▽
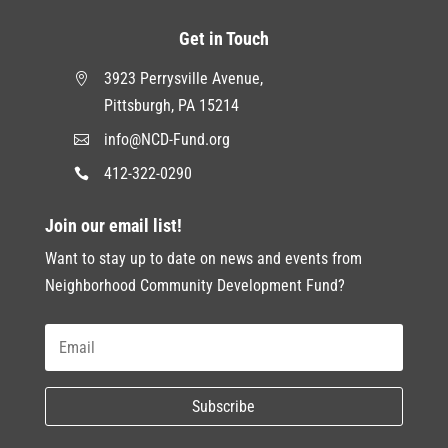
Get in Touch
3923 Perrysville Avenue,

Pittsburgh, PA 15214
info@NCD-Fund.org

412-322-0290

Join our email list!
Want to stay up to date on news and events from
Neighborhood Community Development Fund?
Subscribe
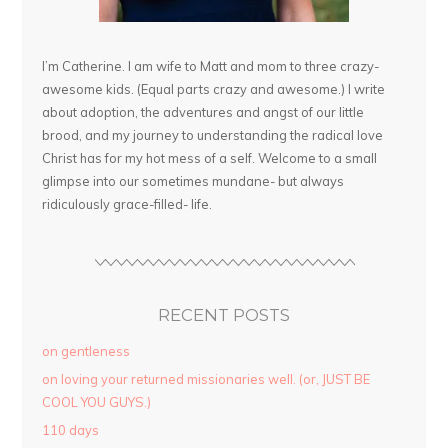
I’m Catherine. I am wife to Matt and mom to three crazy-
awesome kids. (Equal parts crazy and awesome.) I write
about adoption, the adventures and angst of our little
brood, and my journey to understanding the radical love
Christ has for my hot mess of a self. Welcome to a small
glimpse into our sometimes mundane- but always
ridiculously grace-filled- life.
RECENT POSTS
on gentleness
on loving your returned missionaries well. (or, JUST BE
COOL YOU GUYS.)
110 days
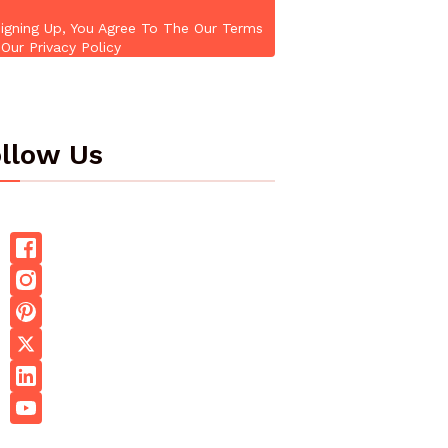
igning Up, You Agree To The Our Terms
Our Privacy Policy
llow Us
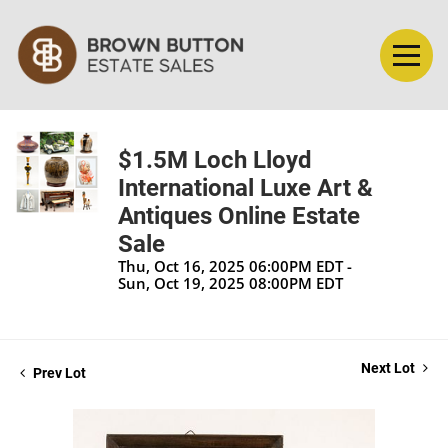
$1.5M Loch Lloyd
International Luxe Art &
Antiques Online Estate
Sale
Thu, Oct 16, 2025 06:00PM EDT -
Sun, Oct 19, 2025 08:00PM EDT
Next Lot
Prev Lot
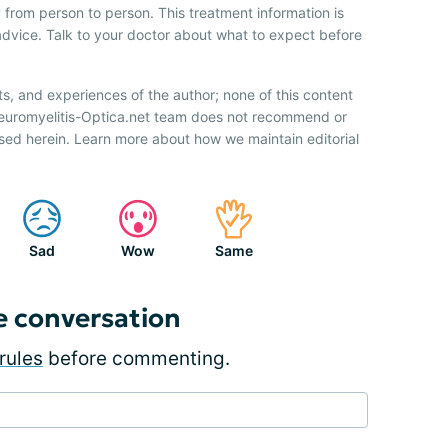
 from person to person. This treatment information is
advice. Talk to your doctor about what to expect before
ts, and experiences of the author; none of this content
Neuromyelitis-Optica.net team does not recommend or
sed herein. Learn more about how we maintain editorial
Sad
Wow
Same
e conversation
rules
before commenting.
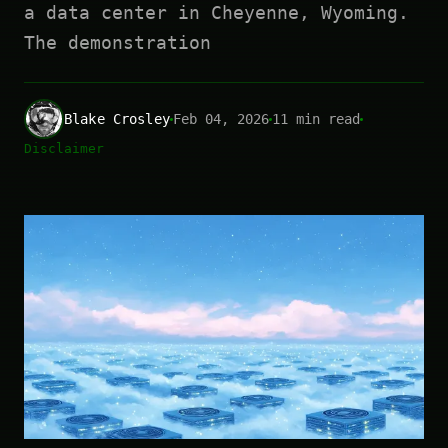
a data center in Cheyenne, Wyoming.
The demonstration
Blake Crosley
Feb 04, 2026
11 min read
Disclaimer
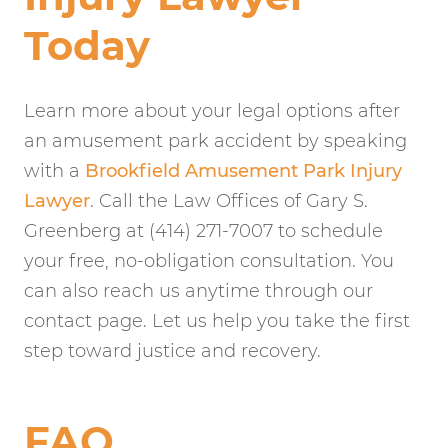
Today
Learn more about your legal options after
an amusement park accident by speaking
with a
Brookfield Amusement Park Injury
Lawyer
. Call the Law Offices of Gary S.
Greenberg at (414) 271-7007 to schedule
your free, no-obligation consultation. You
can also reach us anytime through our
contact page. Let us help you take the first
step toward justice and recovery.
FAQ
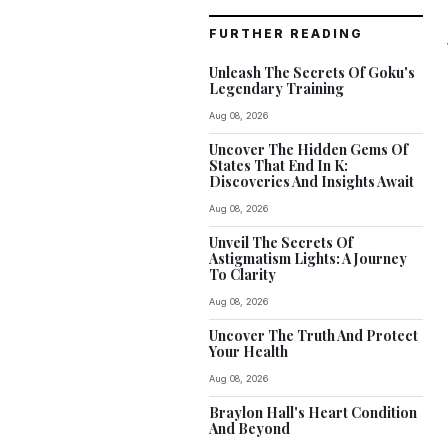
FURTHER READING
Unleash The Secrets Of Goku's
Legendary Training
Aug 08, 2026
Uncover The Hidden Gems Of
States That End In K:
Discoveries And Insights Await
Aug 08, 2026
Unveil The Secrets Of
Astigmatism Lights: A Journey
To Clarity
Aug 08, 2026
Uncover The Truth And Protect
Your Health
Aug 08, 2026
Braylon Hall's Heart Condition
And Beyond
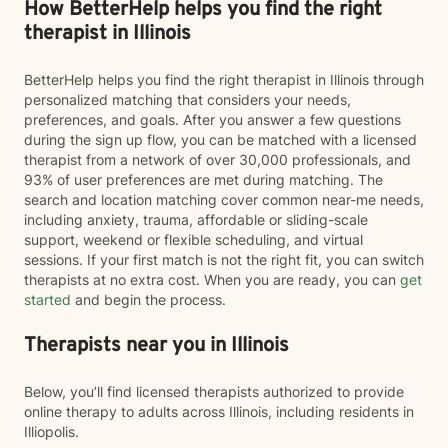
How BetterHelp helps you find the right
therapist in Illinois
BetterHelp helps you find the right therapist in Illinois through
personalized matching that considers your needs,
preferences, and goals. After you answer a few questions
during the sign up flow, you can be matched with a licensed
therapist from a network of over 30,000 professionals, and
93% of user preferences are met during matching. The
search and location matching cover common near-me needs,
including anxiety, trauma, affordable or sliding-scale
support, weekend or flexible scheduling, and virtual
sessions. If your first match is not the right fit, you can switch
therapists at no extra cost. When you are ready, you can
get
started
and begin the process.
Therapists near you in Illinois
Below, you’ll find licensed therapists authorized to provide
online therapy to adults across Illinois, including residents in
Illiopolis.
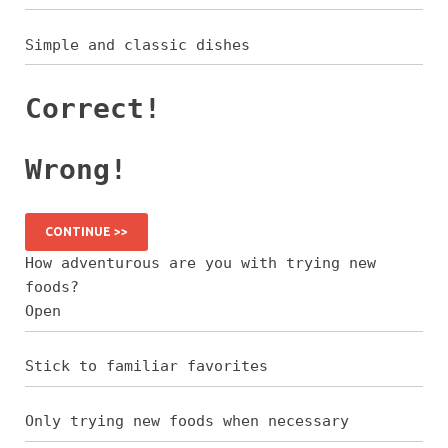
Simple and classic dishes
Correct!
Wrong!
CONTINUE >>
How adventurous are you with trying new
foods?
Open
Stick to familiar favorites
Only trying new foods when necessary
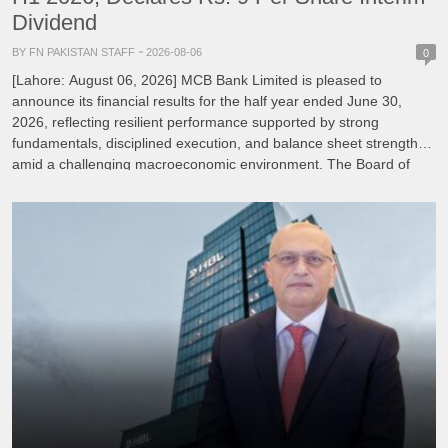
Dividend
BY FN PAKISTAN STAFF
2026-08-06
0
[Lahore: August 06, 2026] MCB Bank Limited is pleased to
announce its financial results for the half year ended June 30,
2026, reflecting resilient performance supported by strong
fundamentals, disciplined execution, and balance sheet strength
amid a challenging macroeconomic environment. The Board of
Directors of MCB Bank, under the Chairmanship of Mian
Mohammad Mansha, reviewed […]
△
▽
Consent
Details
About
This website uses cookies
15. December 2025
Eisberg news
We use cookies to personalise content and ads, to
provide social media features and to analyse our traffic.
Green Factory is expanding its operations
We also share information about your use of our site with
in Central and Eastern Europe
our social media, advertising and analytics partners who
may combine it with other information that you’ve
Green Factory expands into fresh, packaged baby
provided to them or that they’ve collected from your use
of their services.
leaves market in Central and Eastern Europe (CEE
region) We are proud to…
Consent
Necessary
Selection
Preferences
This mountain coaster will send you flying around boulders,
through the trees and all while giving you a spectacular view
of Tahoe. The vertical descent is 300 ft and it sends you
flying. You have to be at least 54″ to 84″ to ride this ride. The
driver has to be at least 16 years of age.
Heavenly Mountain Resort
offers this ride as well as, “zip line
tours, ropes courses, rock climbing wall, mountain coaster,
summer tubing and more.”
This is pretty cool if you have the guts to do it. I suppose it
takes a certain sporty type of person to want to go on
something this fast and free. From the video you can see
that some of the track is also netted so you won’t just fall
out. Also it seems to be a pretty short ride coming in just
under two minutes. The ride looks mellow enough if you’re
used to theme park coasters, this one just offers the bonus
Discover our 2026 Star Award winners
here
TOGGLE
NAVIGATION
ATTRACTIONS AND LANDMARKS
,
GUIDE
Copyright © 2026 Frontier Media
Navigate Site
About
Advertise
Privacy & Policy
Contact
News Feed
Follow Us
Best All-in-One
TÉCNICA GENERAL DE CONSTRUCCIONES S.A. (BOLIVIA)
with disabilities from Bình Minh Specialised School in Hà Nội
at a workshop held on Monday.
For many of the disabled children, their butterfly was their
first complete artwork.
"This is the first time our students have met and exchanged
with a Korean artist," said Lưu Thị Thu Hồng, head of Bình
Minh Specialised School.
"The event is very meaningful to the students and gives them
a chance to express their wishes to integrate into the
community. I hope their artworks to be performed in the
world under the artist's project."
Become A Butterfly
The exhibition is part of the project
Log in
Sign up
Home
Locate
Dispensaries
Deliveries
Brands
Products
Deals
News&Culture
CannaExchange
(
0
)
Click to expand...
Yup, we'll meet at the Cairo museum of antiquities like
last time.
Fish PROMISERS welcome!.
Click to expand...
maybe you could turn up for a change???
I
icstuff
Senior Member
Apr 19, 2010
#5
△
PROMPT — Copy out the records verbatim, starting at the line that contains "Simple and classic dishes" and stopping after the line that contains "Mohammad Mansha, reviewed […]". Leave the pictures out.

ANSWER BELOW —
Simple and classic dishes
Correct!
Wrong!
CONTINUE >>
How adventurous are you with trying new
foods?
Open
Stick to familiar favorites
Only trying new foods when necessary
Dividend
BY FN PAKISTAN STAFF
2026-08-06
0
[Lahore: August 06, 2026] MCB Bank Limited is pleased to
announce its financial results for the half year ended June 30,
2026, reflecting resilient performance supported by strong
fundamentals, disciplined execution, and balance sheet strength
amid a challenging macroeconomic environment. The Board of
Directors of MCB Bank, under the Chairmanship of Mian
Mohammad Mansha, reviewed […]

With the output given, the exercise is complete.